No finish line until we find a cure
Throughout the night, hundreds of walkers will make the trek around Norris Park, doing their part in the worldwide fight against cancer by participating in McCook's "Relay For Life."
Sparked by the all-out support of the staff at Community Hospital, the fund-raising event for the American Cancer Society has soared to new heights in the past three years. Gifts surged above the $15,000 mark two years ago, then climbed above $25,000 last year.
And, this year, another record in giving is being established. "We're already above last year's record, and the first steps in the relay have not yet been taken," said Dixie Bethell, a Community Hospital business office employee who is co-chair of the 2003 Relay with Barb Bortner, the hospital's community resources director.

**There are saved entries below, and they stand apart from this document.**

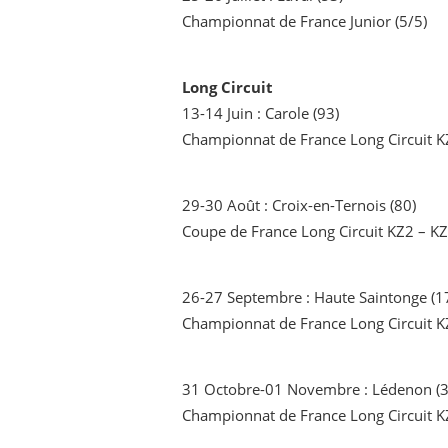
Championnat de France Junior (5/5)
Long Circuit
13-14 Juin : Carole (93)
Championnat de France Long Circuit K
29-30 Août : Croix-en-Ternois (80)
Coupe de France Long Circuit KZ2 – K
26-27 Septembre : Haute Saintonge (1
Championnat de France Long Circuit K
31 Octobre-01 Novembre : Lédenon (3
Championnat de France Long Circuit K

The giving will continue this evening, as 30 teams and more than 300 walkers are registered to participate. The Relay for Life will begin at 7 p.m. with a short program, then cancer survivors -- wearing blue T-shirts -- will join for the first lap around the park.
Leading the way will be this year's honorary chairperson, Brenda McGuire. She will be joined for the first lap by 11-year-old Alyssa Karr, a seven-year cancer survivor, and 98-year-old former Nebraska Gov. Frank Morrison, who has returned to his McCook home after receiving treatment for esophageal cancer in North Platte.

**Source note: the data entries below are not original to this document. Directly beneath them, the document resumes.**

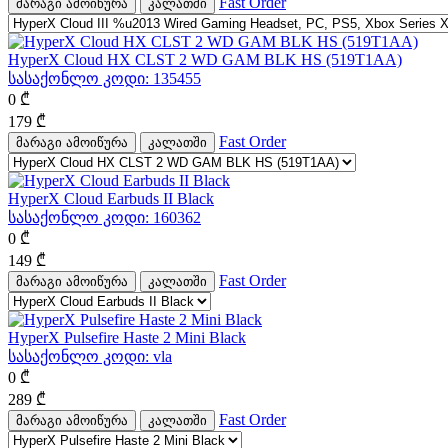
Fast Order
მარაგი ამოიწურა
კალათში
HyperX Cloud HX CLST 2 WD GAM BLK HS (519T1AA)
სასაქონლო კოდი:
135455
0
₾
179
₾
Fast Order
მარაგი ამოიწურა
კალათში
HyperX Cloud Earbuds II Black
სასაქონლო კოდი:
160362
0
₾
149
₾
Fast Order
მარაგი ამოიწურა
კალათში
HyperX Pulsefire Haste 2 Mini Black
სასაქონლო კოდი:
vla
0
₾
289
₾
Fast Order
მარაგი ამოიწურა
კალათში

Mrs. McGuire, who is a 34-year cancer survivor, says the important thing to remembers is "That there is life after cancer. The c-word does frighten us, but it is not the end of the line."
Her philosophy is reflected in the message which appears on the T-shirts worn by Relay participants: "There's no finish line until we find a cure."
Although there's a 50-50 chance of rain tonight, the plans as of midday were to go ahead with the walk. "There was also a threat of rain last year, but we went ahead," Bethell said. Many of the teams are bringing campers and tents, providing refuge should the rains come.
And -- in between the raindrops -- there will be plenty to keep the walkers interest, including bandstand numbers, and activities such as a cake walk, games and bed head competition.
While there will be plenty of entertainment, there will be touching moments as well. Among the most special will be the lighting of the luminaria candles at dusk.
Placed alongside the sidewalks in paper sacks filled with sand, the candles are in honor of cancer victims, both living and dead. As they glow through the night, the candles remind us of why we walk and why we are joining in the search for a cure for cancer.